Austin’s airport is adding 37% more gates next year, and Delta is preparing to make it a focus city complete with SkyClub with outdoor deck.
Focus city status isn’t official for Austin yet, but as of Friday it is for Raleigh-Durham which serves the Research Triangle area of North Carolina, where Delta is already the largest airline (carrying one-third of passengers, with 10% connecting connecting traffic). Delta’s other focus cities are Cincinnati and Boston (of course Cincinnati used to be a hub).
Delta flies from Raleigh to Paris, a route they’ve already upgauged. 70% of Paris passengers connect onward in Europe, providing significant competition to American’s London Heathrow flight. American operated a money-losing hub in Raleigh in the late 1980s and early 1990s, including operating a Paris flight themselves.

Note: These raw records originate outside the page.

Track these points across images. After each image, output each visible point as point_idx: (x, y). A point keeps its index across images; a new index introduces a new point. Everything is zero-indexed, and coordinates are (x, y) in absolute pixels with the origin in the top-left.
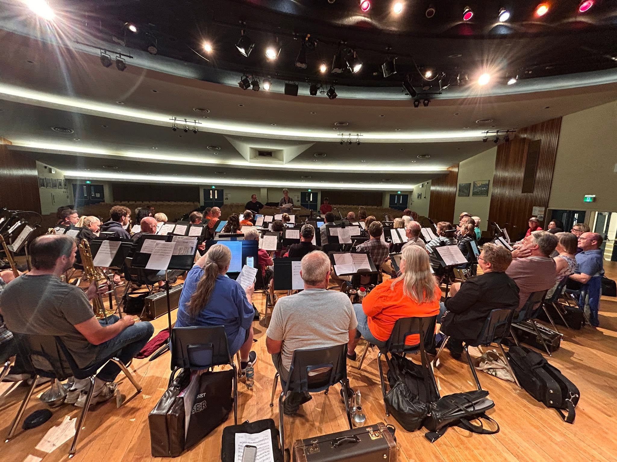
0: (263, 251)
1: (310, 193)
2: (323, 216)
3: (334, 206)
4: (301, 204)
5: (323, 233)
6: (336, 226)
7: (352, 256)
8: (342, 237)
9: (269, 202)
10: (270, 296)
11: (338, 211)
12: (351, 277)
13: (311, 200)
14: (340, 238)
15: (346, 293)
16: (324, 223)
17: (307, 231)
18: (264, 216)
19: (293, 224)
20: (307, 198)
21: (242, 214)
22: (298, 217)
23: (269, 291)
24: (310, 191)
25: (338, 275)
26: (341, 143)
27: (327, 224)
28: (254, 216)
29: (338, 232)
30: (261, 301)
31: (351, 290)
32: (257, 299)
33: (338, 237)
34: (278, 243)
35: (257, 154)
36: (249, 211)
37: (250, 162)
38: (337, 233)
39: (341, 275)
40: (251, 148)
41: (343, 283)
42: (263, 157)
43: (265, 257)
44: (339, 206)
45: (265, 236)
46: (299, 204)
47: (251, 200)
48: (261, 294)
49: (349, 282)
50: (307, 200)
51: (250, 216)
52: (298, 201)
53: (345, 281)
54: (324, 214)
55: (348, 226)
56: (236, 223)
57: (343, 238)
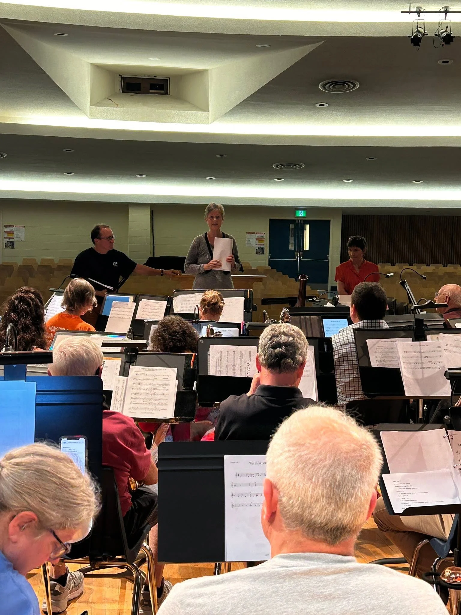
0: (124, 422)
1: (304, 222)
2: (346, 300)
3: (388, 267)
4: (271, 263)
5: (344, 357)
6: (392, 333)
7: (450, 439)
8: (413, 373)
9: (157, 255)
10: (147, 589)
11: (403, 284)
12: (449, 520)
13: (307, 247)
14: (406, 375)
15: (432, 583)
16: (350, 323)
17: (278, 345)
18: (137, 301)
19: (238, 325)
20: (292, 240)
21: (59, 293)
22: (257, 303)
23: (144, 568)
24: (301, 214)
25: (398, 509)
26: (416, 40)
27: (358, 324)
28: (101, 300)
29: (401, 354)
30: (116, 606)
31: (448, 572)
32: (102, 600)
33: (397, 372)
34: (179, 395)
35: (118, 87)
36: (83, 282)
37: (92, 116)
38: (397, 358)
39: (410, 511)
40: (98, 68)
41: (421, 544)
42: (137, 97)
43: (132, 445)
44: (406, 268)
45: (134, 369)
46: (264, 260)
47: (91, 245)
48: (118, 581)
49: (443, 540)
50: (291, 247)
51: (89, 301)
52: (262, 250)
53: (429, 537)
54: (349, 293)
55: (437, 330)
56: (28, 321)
57: (420, 377)
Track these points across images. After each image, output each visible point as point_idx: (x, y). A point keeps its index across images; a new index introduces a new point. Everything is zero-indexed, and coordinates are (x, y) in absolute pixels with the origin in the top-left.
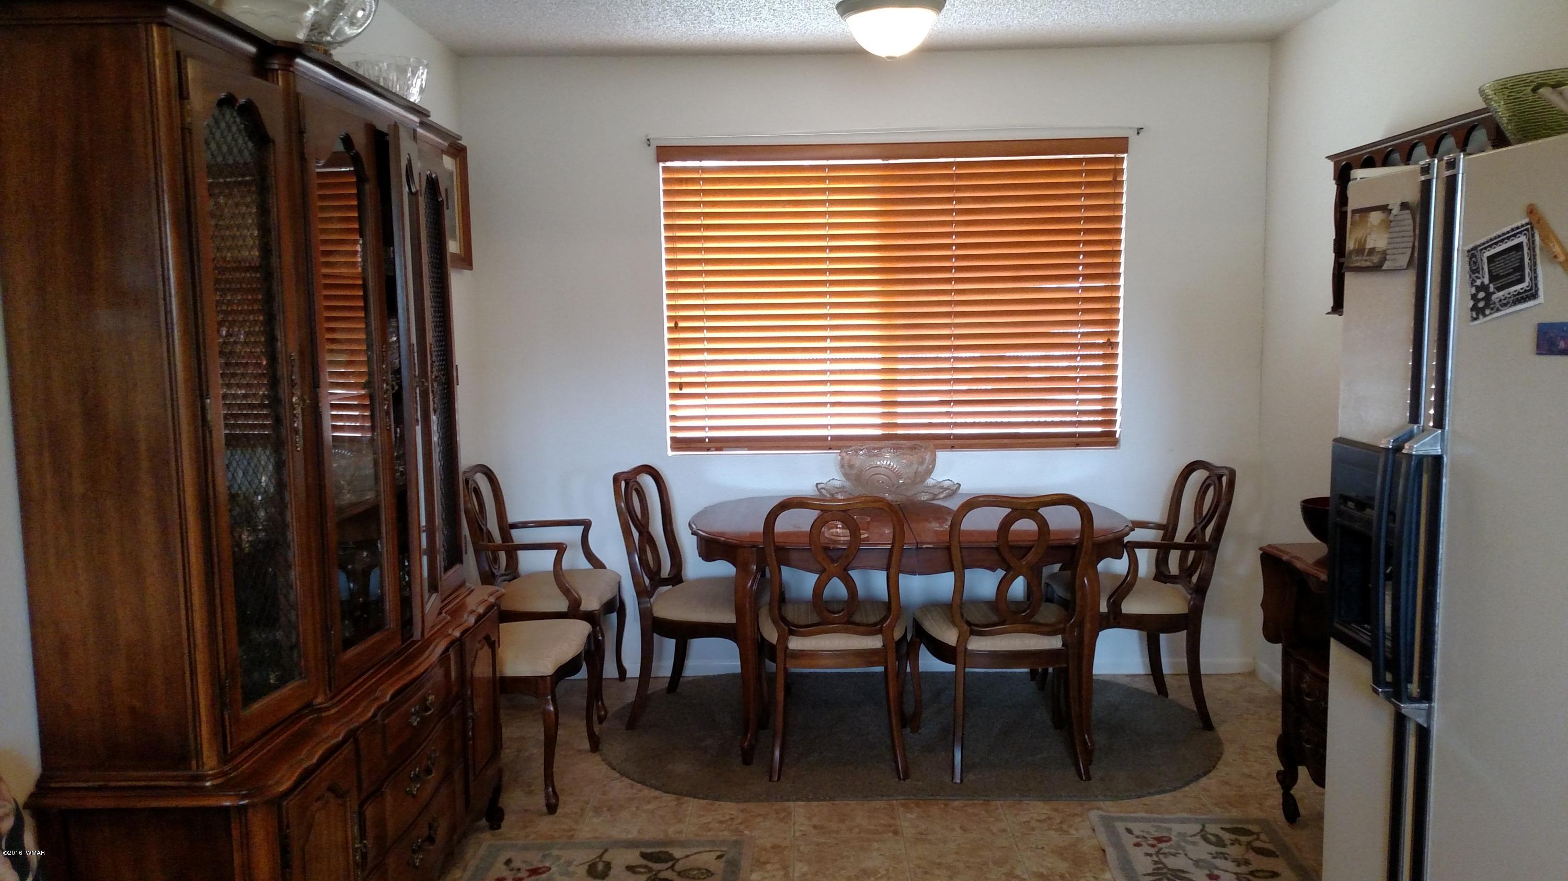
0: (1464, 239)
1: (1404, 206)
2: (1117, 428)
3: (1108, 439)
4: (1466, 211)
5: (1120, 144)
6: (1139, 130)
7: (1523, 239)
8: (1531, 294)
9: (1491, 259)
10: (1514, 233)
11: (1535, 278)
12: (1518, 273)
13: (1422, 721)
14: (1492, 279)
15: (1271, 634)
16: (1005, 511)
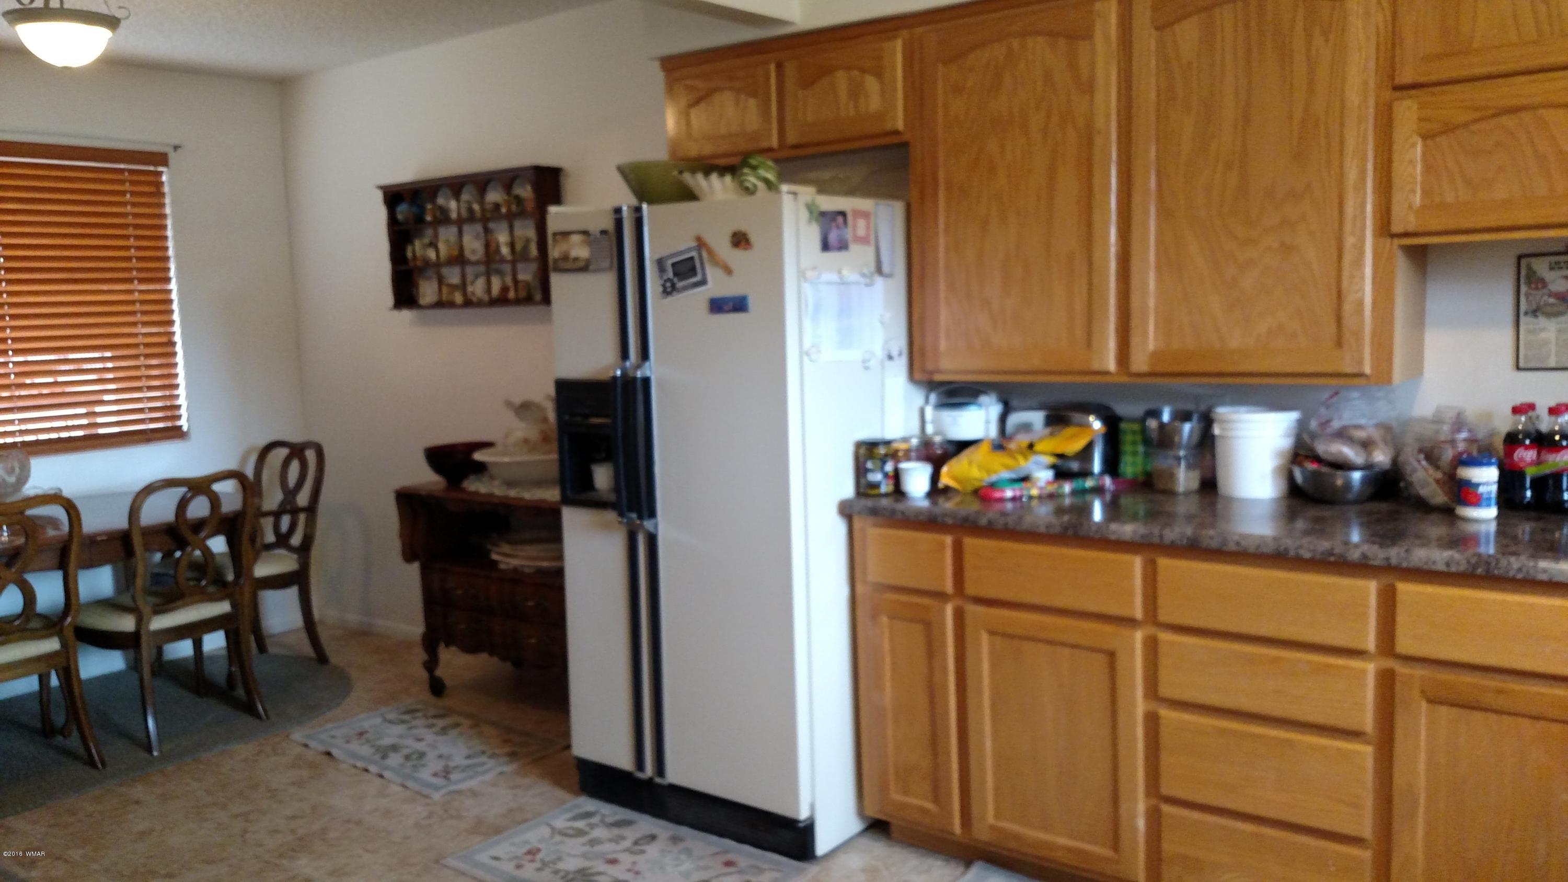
0: (651, 250)
1: (604, 232)
2: (183, 423)
3: (174, 433)
4: (650, 235)
5: (161, 159)
6: (176, 148)
7: (694, 254)
8: (703, 282)
9: (673, 265)
10: (689, 250)
11: (704, 274)
12: (692, 271)
13: (651, 529)
14: (675, 274)
15: (409, 555)
16: (181, 491)
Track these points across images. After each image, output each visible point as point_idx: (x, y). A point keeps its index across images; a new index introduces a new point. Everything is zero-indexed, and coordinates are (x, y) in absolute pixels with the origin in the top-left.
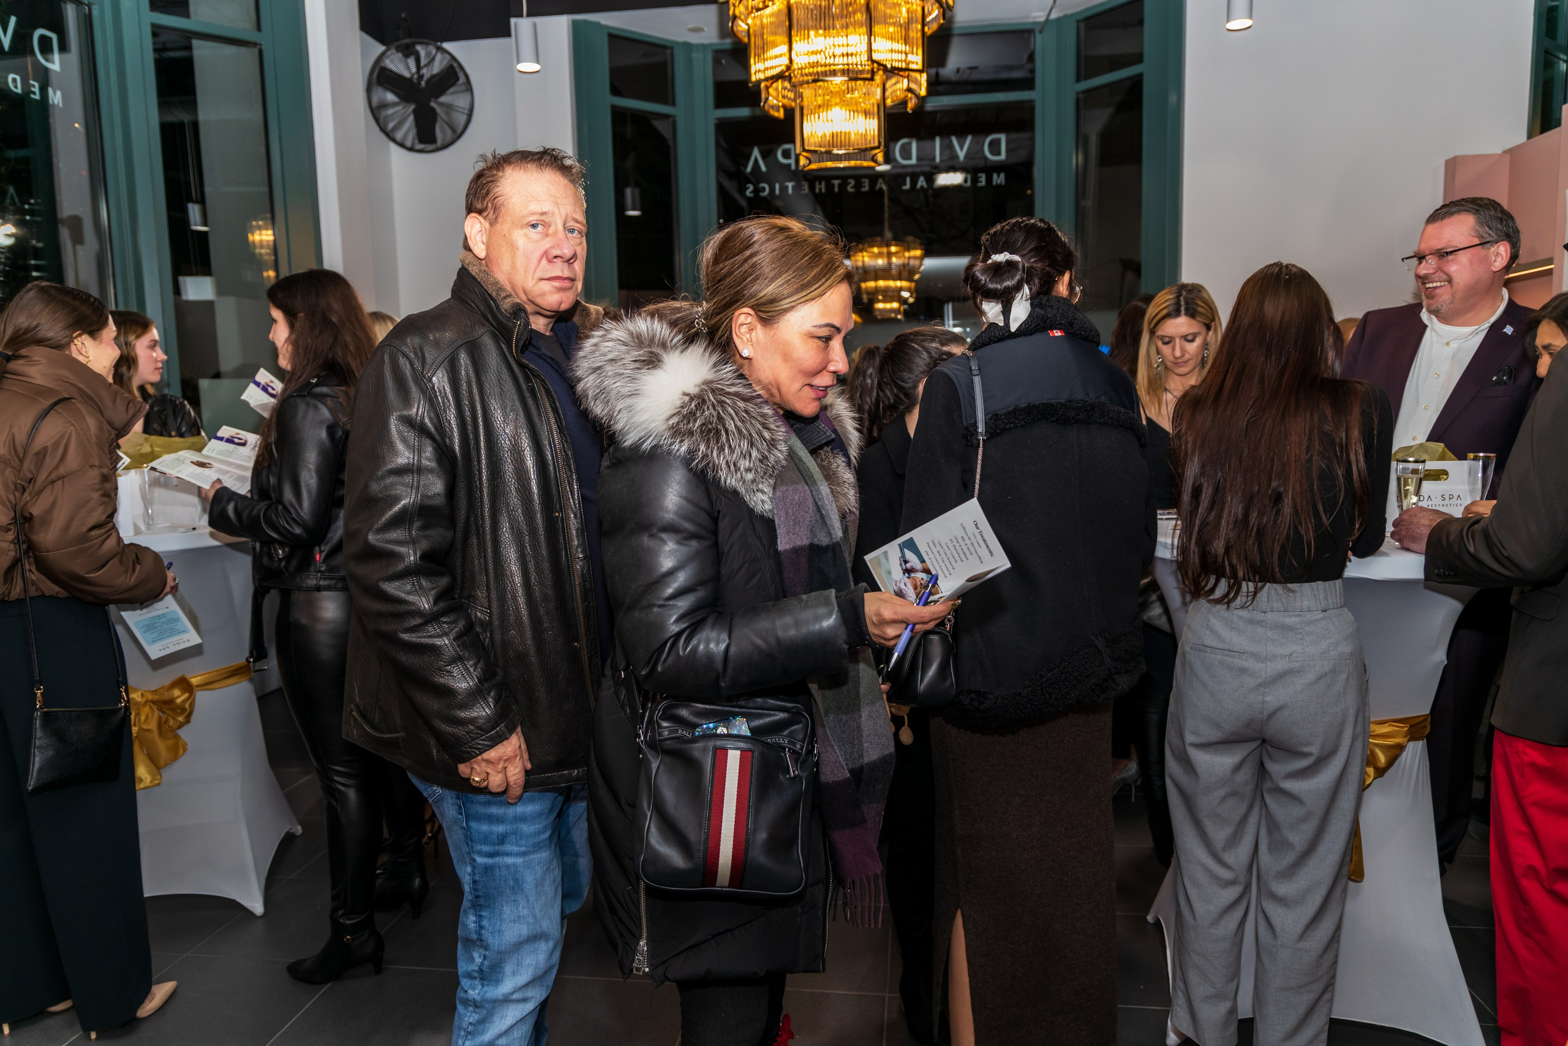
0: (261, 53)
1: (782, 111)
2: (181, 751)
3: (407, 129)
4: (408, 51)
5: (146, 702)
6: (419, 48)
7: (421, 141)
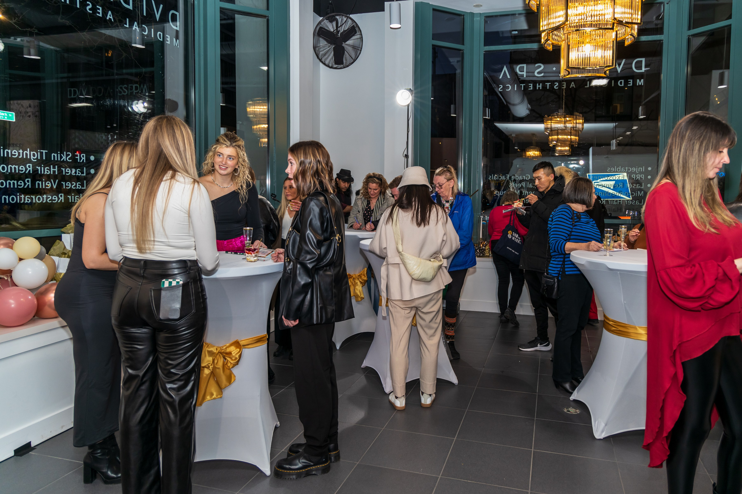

Credit: Raleigh-Durham International Airport
American’s hub was replaced by one for Midway Airlines after that carrier failed at Chicago Midway. They failed in Raleigh, too. They filed for bankruptcy in August 2011, but since federal airline subsidies after 9/11 were based on pre-existing traffic Midway received $12.5 million. They restarted operations in December 2001, lasting until mid-July 2002. (They briefly operated half a dozen regional jets under the US Airways Express banner in 2003.)
Delta plans to add three Chicago O’Hare flights in April of next year. At an event announcing focus city status Delta shared they’re more focused on Raleigh – Seattle and Salt Lake City before Portland.
I haven’t been to Raleigh since heading to Duke law school three years ago to talk mistake fares and found a busy Admirals Club there.
Naming Raleigh a focus city really just codifies what’s already the case, this move doesn’t come with immediate new flights. Delta has been growing in Raleigh, and is likely to continue to do so.